Pollock, much like Cook and Clarke, was the outstanding player in his side, promoted to the leadership role as much for his on-field performances as anything else. It required him to be as ruthless in his private life as he was with his tactical decisions.
"You do need to separate yourself from your team-mates at times, because you've been given responsibilities. Friendships in sport, unfortunately, can't get in the way of achieving the team's goals, and you have to be aware of that.
"And yet you can't lose the common touch, because the guys know you for who you are, and if you pretend to be someone else, they won't trust you.
"I called it first floor management: looking down on the ground floor and understanding where everyone is, and where everyone is moving. And how you can channel that energy.
"It's vital to get a good rapport with the individuals you're dealing with - what their strengths and weaknesses are, where you can push them, where you can't - and also your strengths and limits as a team unit.
"Identify the points in the game where you can use those strengths to work an advantage. Identify what team you work with. It's no good being aggressive if you don't have the aggression to back it up. Sometimes you have your hands tied. We didn't have a Shane Warne we could just throw the ball to."
Then there is the need to be brave, to know when to go on the defensive and when to gamble.
"Don't be scared of failure," shrugs Sir Viv Richards, 121 Tests for the West Indies, 50 as skipper when Lloyd finally stepped down. "It teaches you how to win."
You might expect such bellicose talk from a man like King Viv, who even aged 61 swaggers in the same grinning way that he did in his bowler-flaying pomp. But equally important to him was something few would associate with the stereotype of Caribbean cricket.
"Punctuality starts it all. You have a team all on a coach, ready to go to practice, and two guys are late - that's the start of the end of the battle.
"If you prepare well, that sets the tone for everything else. It gives you the sense of what you can achieve. It sets the tone for everything else."
What do these greats make of Cook and Clarke? Richards believes England's leader has edged the first leg of this Ashes double, although he sympathises with the inexperienced resources at Clarke's disposal.
"I haven't seen an Australian team so low in batsmanship in all the time I've been watching cricket," said Richards.
Ranatunga, while admiring Cook's equanimity and calm authority, disagrees. "Clarke is the best I have seen of this generation," he says. "He takes decisions at the right time.
"As a Test skipper it's very important to identify the weaknesses of the opposition players quickly. Michael does that very well. I voted for him as emerging player of the year a decade ago, because even then you could see that he had class as a cricketer.
"He doesn't have the same team as [Ricky] Ponting or [Steve] Waugh enjoyed, and he may have lost the Ashes, but he has all the key attributes."

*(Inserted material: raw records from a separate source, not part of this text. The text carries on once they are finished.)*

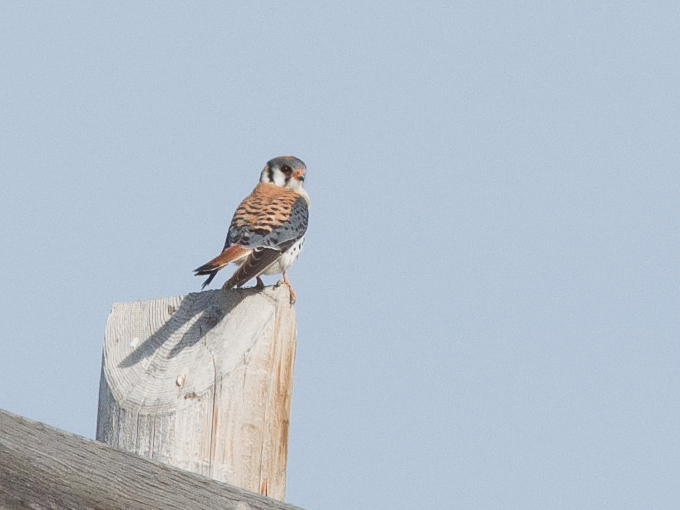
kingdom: Animalia
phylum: Chordata
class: Aves
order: Falconiformes
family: Falconidae
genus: Falco
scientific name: Falco sparverius
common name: American kestrel
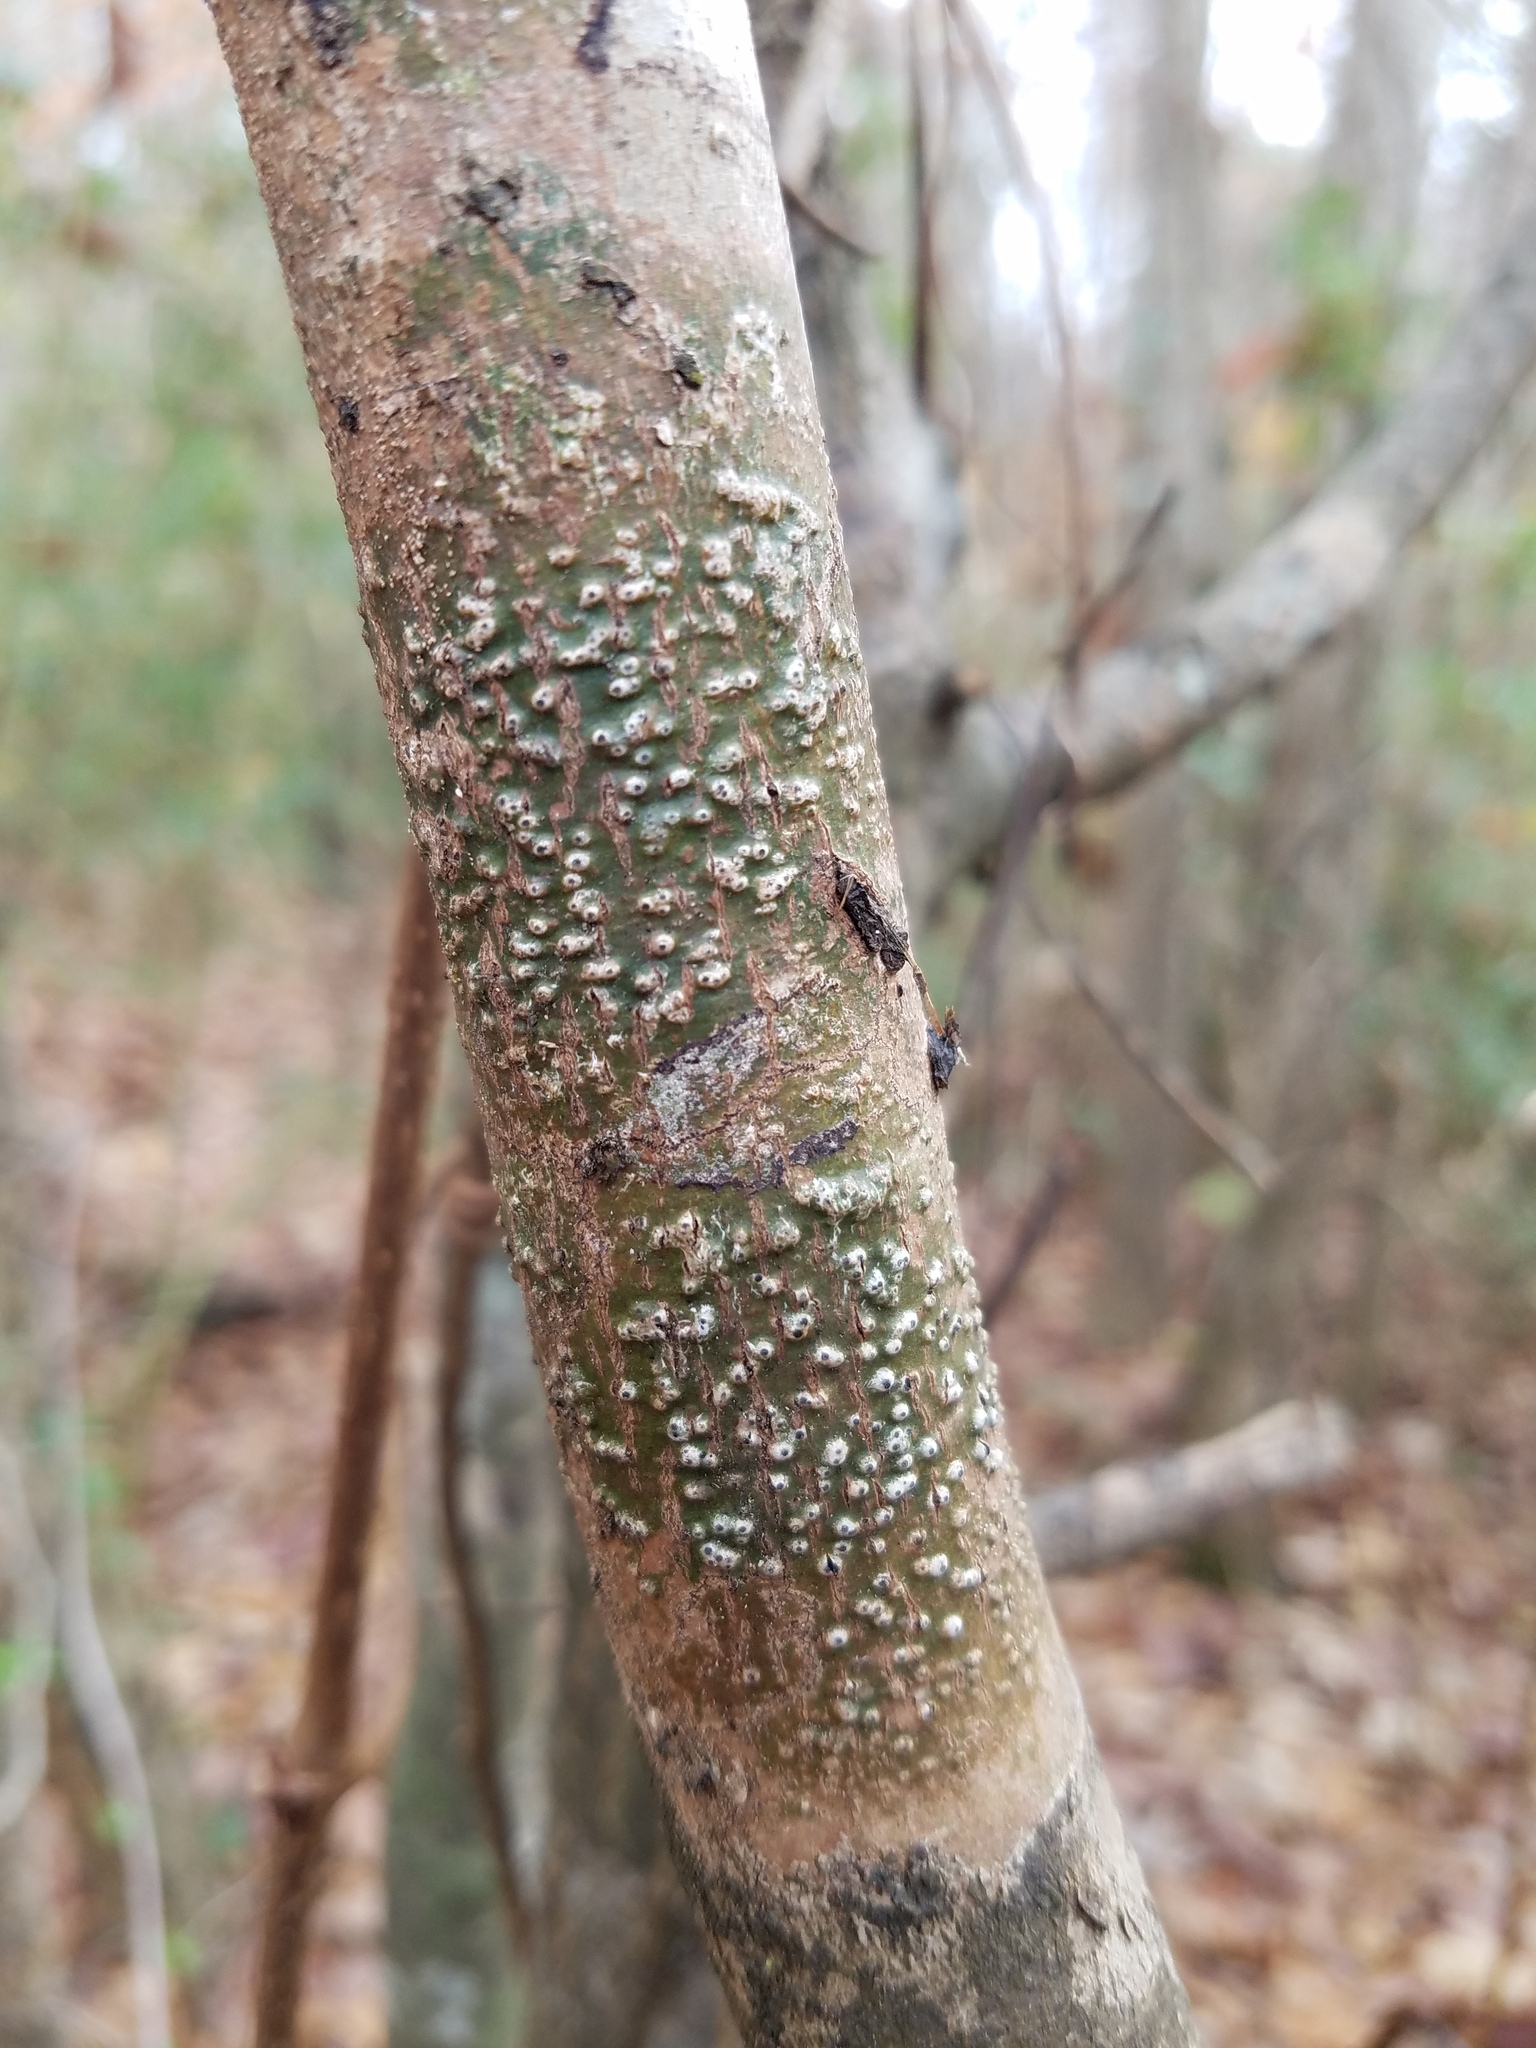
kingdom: Fungi
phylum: Ascomycota
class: Eurotiomycetes
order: Pyrenulales
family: Pyrenulaceae
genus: Pyrenula
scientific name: Pyrenula leucostoma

One man's great leader, of course, can be another's phony. Mike Brearley is considered by most to be England's finest captain; Ray Illingworth, characteristically, told him instead he was simply the luckiest, blessed to come up against feeble Australian sides with titans like Ian Botham to work miracles on his behalf.
It is something echoed by another instinctive, original cricketing guru.
In the far corner of the bar sits Richie Benaud, never on the losing side in a series in his six years as Australia captain, as innovative and distinctive while in charge as he has been in his equally garlanded media career.
"You're hoping all the time that the next thing you do will be successful," the 83-year-old says. "It may not be, and that will make you unhappy pretty quickly.
"Be lucky would be the thing. People tell me I had success as a Test captain, but I was a lucky captain.
"And if you're not lucky, it doesn't matter how good you are. You might make a couple of decisions, a bowling change, a fellow gets a wicket; an hour later, you make another bowling change, the chap goes for 16 off his first over. Luck is the number one thing."